Mes Chers Amis,
Vous savez que les Chroniques de la Plume et du Rouleau se piquent d’évoquer des choses dont plus personne ne se souvient aujourd’hui.
Or le 20 juin 1937, le député de la Guyane, Gaston Monnerville, présente au Parlement un projet de loi original : l’abolition du bagne. Pourquoi le fait-il et va-t-il y parvenir ?
Evoquons donc cette institution séculaire que la mémoire collective a retenu à travers la littérature (Chéri-Bibi, Jean Valjean), le cinéma (Papillon) ou les grandes affaires judiciaires (Dreyfus, Seznec)…
Jusqu’en 1748, les condamnés aux travaux forcés sont envoyés sur les galères du roi où ils participent à un effort collectif au grand air. Mais à partir de 1748, les galères sont remplacées par des lieux de détention fixes : les bagnes de Toulon, Brest et Rochefort où les détenus travaillent pour les arsenaux. Le plus célèbre « pensionnaire » de Toulon, Vidocq, finira même ministre de la Police (alors que de nos jours, ce sont plutôt les ministres qui terminent en prison…).
Si la Convention révolutionnaire exile déjà en Guyane les prêtres réfractaires au serment républicain (1795), c’est un décret de Napoléon III qui, en 1852, institue officiellement un bagne en Guyane et en Nouvelle-Calédonie pour les condamnés de droit commun.
Il s’agit d’envoyer la racaille loin de la métropole et de réserver le travail dans les arsenaux aux gens honnêtes. Il s’agit aussi pour l’Empire d’éloigner géographiquement les opposants politiques : une technique que la République reprendra plus tard à son compte concernant les communards !
En 1854, une loi définit ainsi la « transportation » : tout condamné aux travaux forcés sera envoyé automatiquement au bagne en Guyane. Si c’est pour moins de 8 ans, il devra, à sa libération, rester en Guyane un temps supplémentaire au moins égal (c’est le « doublage »), si c’est pour 8 ans ou plus, il y restera à vie.
Mais les années 1880 voient une montée inquiétante de la délinquance en France, corollaire d’un urbanisme désordonné et du chômage consécutif aux crises économiques de cette décennie-là. La presse demande alors une « lessive générale », tel le Figaro du 27 avril 1883. On décide donc d’envoyer également au bagne de Guyane d’autres délinquants de métropole, condamnés seulement à des peines de prison mais qui s’avèrent multirécidivistes : c’est la « relégation ».
Ouste !
Pour défendre le principe d’une éviction définitive de la métropole de ces éléments jugés indésirables, les arguments ne manquent pas :
- Les partisans de la répression arguent de la nécessité de se débarrasser à jamais d’individus qui, par leurs récidives, sont devenus irrécupérables.
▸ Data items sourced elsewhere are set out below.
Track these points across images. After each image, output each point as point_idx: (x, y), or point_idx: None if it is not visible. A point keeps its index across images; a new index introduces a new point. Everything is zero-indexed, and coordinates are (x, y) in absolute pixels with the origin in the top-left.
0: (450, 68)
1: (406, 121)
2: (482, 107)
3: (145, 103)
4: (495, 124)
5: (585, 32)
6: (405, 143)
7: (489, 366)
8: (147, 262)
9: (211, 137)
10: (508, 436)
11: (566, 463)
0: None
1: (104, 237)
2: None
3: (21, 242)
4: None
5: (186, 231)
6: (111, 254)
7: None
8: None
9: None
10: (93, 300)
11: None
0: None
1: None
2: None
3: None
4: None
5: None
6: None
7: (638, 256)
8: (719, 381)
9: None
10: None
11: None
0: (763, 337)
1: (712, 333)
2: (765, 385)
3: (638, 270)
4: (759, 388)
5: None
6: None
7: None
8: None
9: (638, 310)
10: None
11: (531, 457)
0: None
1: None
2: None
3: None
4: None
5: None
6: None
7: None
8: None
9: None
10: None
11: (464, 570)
- Les « hygiénistes » leur emboîtent le pas : la société est comme un corps qui doit éliminer ses éléments malsains pour éviter la contagion.
- Les « pragmatiques » sont d’accord : les colonies ont besoin d’hommes jeunes et vigoureux dont l’énergie va pouvoir trouver un exutoire dans le défrichement, l’agriculture et la mise en valeur des terres.
- Quant aux derniers « disciples de la philosophie de Rousseau », ils pensent que la proximité de la nature est susceptible de permettre à ces hommes de retrouver la bonté naturelle que la société (évidemment mauvaise) leur a retiré. Et en plus il y a du soleil toute l’année...
Je ne brosserai pas le tableau de l’évolution de la structure du bagne. Disons qu’à partir des années 1880, il n’y a pas un seul mais plusieurs lieux de détention en fonction de la nature des prisonniers : certains sont affectés en ville à des travaux d’intérêt général ou de domesticité (c’est le sort le plus enviable), d’autres sont affectés dans des camps forestiers (près du fleuve Maroni) où le travail est harassant mais les « chances » de s’évader les moins minces, les plus dangereux sont regroupés dans l’île Royale tandis que les condamnés politiques le sont dans l’île du Diable : les courants marins et les requins s’y chargent d’une surveillance efficace et gratuite 24 h / 24.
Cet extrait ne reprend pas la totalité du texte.